Pożary w Luboniu: Interwencje straży pożarnej przy Biedronce i w osiedlowej kuchni

W niedzielny wieczór służby ratunkowe miały pełne ręce roboty. Najpierw, zaraz po godzinie 22:00, straż pożarna została wezwana do Łęczycy, gdzie na ulicy Poznańskiej wybuchł pożar w wiacie na śmieci. Po dotarciu na miejsce, strażacy zastali płonące kontenery, a ogień zdążył już częściowo uszkodzić elewację pobliskiego sklepu Biedronka.
Pierwsza akcja gaśnicza
Działania ratownicze w Łęczycy przy ulicy Poznańskiej trwały ponad godzinę. W akcji uczestniczyło pięć zastępów straży pożarnej, które wspólnie z policją starały się jak najszybciej opanować sytuację. Pożar w wiacie śmietnikowej był intensywny, a jego skutki mogły być znacznie poważniejsze, gdyby nie szybka reakcja służb ratunkowych.
Powrót do bazy i nowe wyzwanie
Po zakończeniu działań w Łęczycy, strażacy wrócili do bazy. Tam rozpoczęli proces przywracania gotowości bojowej, co wiązało się ze sprzątaniem sprzętu i uzupełnianiem zapasów. Jednak ich spokój nie trwał długo, ponieważ wkrótce otrzymali kolejne wezwanie.
Interwencja na osiedlu Lubonianka
Następna akcja miała miejsce na osiedlu Lubonianka, gdzie doszło do pożaru w jednym z mieszkań. Źródłem zagrożenia był czajnik w kuchni, który zajął się ogniem. Na szczęście mieszkańcy zdołali opanować sytuację przed przybyciem strażaków. Po przeprowadzeniu dokładnego rozpoznania, akcja została zakończona bez konieczności dalszej interwencji.

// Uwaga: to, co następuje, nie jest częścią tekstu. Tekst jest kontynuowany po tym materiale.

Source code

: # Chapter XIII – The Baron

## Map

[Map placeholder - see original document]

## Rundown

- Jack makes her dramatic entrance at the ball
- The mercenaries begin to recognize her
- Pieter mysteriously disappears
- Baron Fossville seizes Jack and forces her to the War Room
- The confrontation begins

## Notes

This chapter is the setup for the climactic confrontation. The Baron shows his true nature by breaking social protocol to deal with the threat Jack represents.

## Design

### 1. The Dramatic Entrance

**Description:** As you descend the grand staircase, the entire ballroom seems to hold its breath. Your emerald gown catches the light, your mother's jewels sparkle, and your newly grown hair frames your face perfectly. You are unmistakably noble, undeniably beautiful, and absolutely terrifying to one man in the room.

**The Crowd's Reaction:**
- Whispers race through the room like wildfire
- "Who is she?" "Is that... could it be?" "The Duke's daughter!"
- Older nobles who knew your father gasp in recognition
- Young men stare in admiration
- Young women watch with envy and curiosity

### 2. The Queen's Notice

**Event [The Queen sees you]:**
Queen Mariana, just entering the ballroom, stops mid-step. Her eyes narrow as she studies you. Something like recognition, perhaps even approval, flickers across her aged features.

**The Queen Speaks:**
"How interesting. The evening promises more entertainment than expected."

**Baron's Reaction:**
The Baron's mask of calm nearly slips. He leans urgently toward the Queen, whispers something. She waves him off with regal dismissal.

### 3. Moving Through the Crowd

Podsumowanie wieczoru pełnego wyzwań
Niedzielny wieczór okazał się dla strażaków z Łęczycy i Lubonia czasem intensywnej pracy. Dzięki ich szybkim i skutecznym działaniom udało się uniknąć większych szkód zarówno w przypadku pożaru śmietnika, jak i incydentu w kuchni na osiedlu Lubonianka. Te wydarzenia pokazują, jak ważna jest gotowość i sprawność służb ratunkowych w sytuacjach kryzysowych.